AUGUSTA — Leaders of St. Mark’s Episcopal Church voted Tuesday to close its residential home for women by the end of the year.

Church officials said a “fragile financial condition” motivated the decision to close the home on Winthrop Street by Dec. 31. The home was chartered by a legislative act in 1870 to aid poor women in and around the city, but now largely provides residential living for senior women who can live independently.

“We are proud to have served generations of women,” church officials said in a release announcing the closing. “The decision to close is a matter of great sadness to us and, we know, to all associated with the home.”

The home is governed by the Corporation of St. Mark’s Home, which includes the rector, wardens and vestry of St. Mark’s Church. The officials had previously agreed to close the home but had not set a date until Tuesday’s vote.

Officials said staff will help the five residents who live in the home relocate. The home could remain open beyond Dec. 31 if any residents have not yet found appropriate housing.

Heidi Shott, spokeswoman for the Episcopal Diocese of Maine, which announced the decision, said the home is staffed by two full-time employees and a number of part-time and per-diem employees.


“A generous severance package has been offered to our employees, a number of whom have served for more than 10 years,” officials said in the release.

Church officials said they would consult Maine law, the donors’ intentions and ministry needs before deciding what to do with the building and property.

Shott said earlier this week that the small number of residents has put financial pressure on the home, forcing the closing.

Church official Joseph Riddick told a legislative committee last year that there were nine residents in the home, which has a capacity of 17. Riddick said eight of those residents received financial assistance through endowments and trusts. Riddick successfully lobbied lawmakers to allow the home to drop “for women” from its name in an effort to include men. The plan never materialized.

A man who identified himself as the manager at the home declined to comment on the closing Wednesday, but others who had a close connection with the home reflected on happier days.

“It’s a sad day around here,” said Kay O’Brien of Augusta, who volunteered at the home for 10 years until leaving last year, serving one term as president of the board of directors and two as president of the advisory board during that time.


“The whole atmosphere was wonderful,” O’Brien said. “It was a joy to go there and volunteer.”

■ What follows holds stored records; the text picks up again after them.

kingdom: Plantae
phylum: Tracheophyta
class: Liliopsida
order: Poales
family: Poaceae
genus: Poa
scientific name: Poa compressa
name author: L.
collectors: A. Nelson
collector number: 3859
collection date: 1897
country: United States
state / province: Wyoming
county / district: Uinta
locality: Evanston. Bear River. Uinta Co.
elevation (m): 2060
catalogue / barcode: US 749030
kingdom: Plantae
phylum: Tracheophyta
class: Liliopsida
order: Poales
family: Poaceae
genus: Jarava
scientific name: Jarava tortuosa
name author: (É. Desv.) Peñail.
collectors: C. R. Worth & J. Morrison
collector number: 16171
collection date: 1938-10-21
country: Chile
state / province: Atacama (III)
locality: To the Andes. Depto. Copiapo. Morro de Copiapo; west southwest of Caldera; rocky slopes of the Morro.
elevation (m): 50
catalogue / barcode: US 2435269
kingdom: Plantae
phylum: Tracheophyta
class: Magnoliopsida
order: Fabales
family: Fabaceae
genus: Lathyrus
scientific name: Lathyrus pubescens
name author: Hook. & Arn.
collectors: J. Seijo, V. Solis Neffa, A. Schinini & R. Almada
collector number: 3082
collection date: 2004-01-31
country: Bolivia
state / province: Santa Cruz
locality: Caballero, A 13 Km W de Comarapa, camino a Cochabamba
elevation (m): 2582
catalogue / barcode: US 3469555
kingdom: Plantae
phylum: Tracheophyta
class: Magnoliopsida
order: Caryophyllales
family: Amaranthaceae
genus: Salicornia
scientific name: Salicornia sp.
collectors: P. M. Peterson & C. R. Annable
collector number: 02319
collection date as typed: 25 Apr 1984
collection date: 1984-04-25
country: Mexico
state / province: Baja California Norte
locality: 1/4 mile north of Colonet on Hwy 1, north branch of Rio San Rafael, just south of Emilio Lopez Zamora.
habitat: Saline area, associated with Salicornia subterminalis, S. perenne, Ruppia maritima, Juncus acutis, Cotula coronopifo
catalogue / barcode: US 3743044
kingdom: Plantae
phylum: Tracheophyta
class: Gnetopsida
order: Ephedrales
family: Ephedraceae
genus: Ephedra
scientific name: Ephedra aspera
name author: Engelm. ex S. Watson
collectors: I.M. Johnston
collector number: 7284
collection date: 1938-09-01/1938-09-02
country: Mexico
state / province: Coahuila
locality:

Carol Smith of Litchfield, who retired last year as the home’s administrator, said she is waiting for the dust to settle before contacting residents and staff.

“I was there 17 years and absolutely loved every moment of it,” Smith said. “I just feel so sad our times have changed. It’s heartbreaking.”

Smith said there were eight residents when she began working at the home and eight when she left, but the house was twice filled to capacity in between.

“We maintained the home as if it was our own home and kept the home as close to a family relationship as we could,” Smith said. “It wasn’t an institution. It was a home.”

O’Brien recalled the entertainment, weekly chapel services and Christmas parties.


“The women were there by their own choice,” O’Brien said. “We’d give them a tour and let them make a decision. We always had wonderful ladies that decided to make it their home. It was a special place.”

O’Brien credits Smith for fostering the familial atmosphere. The house was always clean and well maintained and the grounds were always neat and trim. There were 10 volunteers on the advisory board, O’Brien said. All left when Smith retired.

“She was the one that kept that place a graceful place for women,” O’Brien said. “It was an elegant, calming, safe haven for them.”

Smith said there were 21 employees during her tenure, most of whom worked part time. The home continues to be staffed 24 hours per day.

“We had a lot of retirees and professionals looking for a supplemental income,” Smith said.

Smith anticipates the transition to a new facility will be difficult for the residents.


“Many of them have been there eight or nine years,” she said. “There are friendships and relationships that grew from that. It’s going to be traumatic.”